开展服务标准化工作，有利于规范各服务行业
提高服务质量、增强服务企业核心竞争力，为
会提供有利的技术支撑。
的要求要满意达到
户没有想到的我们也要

==

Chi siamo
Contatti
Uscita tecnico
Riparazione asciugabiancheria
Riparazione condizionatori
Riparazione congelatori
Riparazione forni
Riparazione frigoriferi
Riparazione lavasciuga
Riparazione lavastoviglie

**WHAT TO PRODUCE:** Pick out every line above that contains the word "Riparazione" and copy each one in full.

**REPLY TO THE TASK:**
Riparazione asciugabiancheria
Riparazione condizionatori
Riparazione congelatori
Riparazione forni
Riparazione frigoriferi
Riparazione lavasciuga
Riparazione lavastoviglie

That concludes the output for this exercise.